Galileo's argument is that the theory where heavier objects fall faster is inconsistent a priori, because affixing a small stone to a larger stone would cause the composed object to fall faster than the smaller stone was falling when it was free. However, there is no logical contradiction here: what could happen is that the combined object would have an acceleration that is the (weighted) average of the acceleration of the components - slower than the lighter object but faster then the heavier object.

In fact, this is exactly what happens in an electric field: if you have two objects with the same mass but different negative charge moving towards a large positive charge, they will accelerate at different rates (the one with the bigger negative charge will "fall" faster). If you then tie the two objects together, you'll get a combined object that has more mass and more charge; the total electric force will increase, but its larger total mass will mean that it accelerates less. Alternatively, you can explain it as the less charged object dragging the heavier object down, such that the combined object moves at an average of their speeds.

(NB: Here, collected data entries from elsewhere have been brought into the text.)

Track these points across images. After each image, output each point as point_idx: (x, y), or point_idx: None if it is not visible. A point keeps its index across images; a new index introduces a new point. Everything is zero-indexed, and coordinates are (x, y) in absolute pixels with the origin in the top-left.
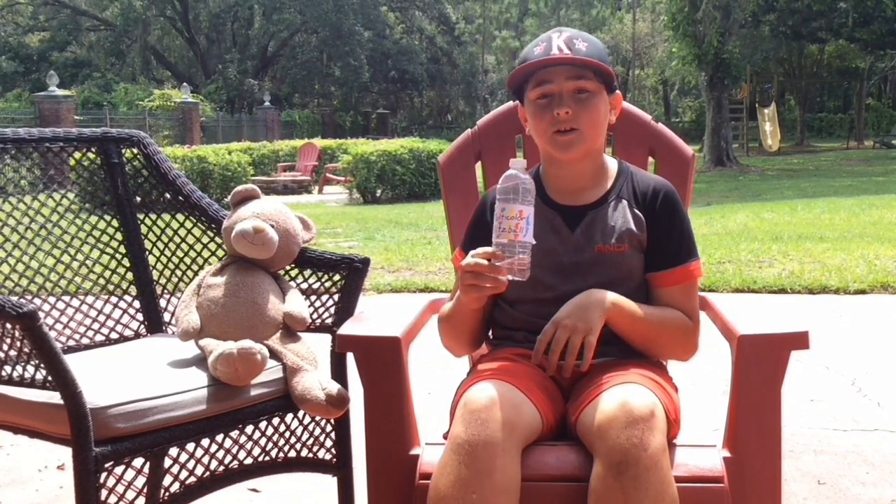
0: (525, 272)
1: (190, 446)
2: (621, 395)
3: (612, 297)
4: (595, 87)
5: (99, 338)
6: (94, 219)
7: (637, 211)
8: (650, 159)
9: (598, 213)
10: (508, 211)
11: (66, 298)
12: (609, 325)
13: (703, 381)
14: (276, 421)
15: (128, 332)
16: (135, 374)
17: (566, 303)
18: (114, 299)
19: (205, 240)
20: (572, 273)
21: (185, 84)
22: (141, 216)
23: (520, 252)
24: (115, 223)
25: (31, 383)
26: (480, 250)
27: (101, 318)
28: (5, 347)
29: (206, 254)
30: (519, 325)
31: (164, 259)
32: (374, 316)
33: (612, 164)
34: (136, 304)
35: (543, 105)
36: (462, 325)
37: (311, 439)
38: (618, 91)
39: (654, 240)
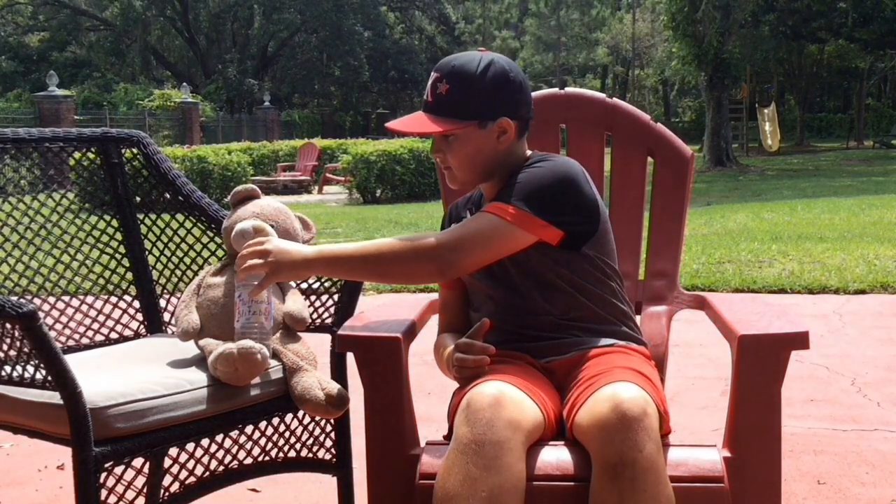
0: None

The fact that this doesn't happen with gravity is a very special property of gravity, that only experiments can prove. A priori, gravitational mass/charge could have been entirely unrelated to intertial mass, just like electrical charge. Only much later, with Einstein's general relativity, did we get an explanation of gravity that makes this more than a coincidence - and it turns out that gravity is not a force at all, at least not one that acts on objects.

1 comments

My first reaction to your objection was that the informal theory "heavier objects fall faster" inherently has one parameter per object (and that Galileo's objection more or less goes through against it) whereas you are discussing a two parameter theory. But on reflection I think you are right: "heaviness" could simply describe a derived quantity weight/mass.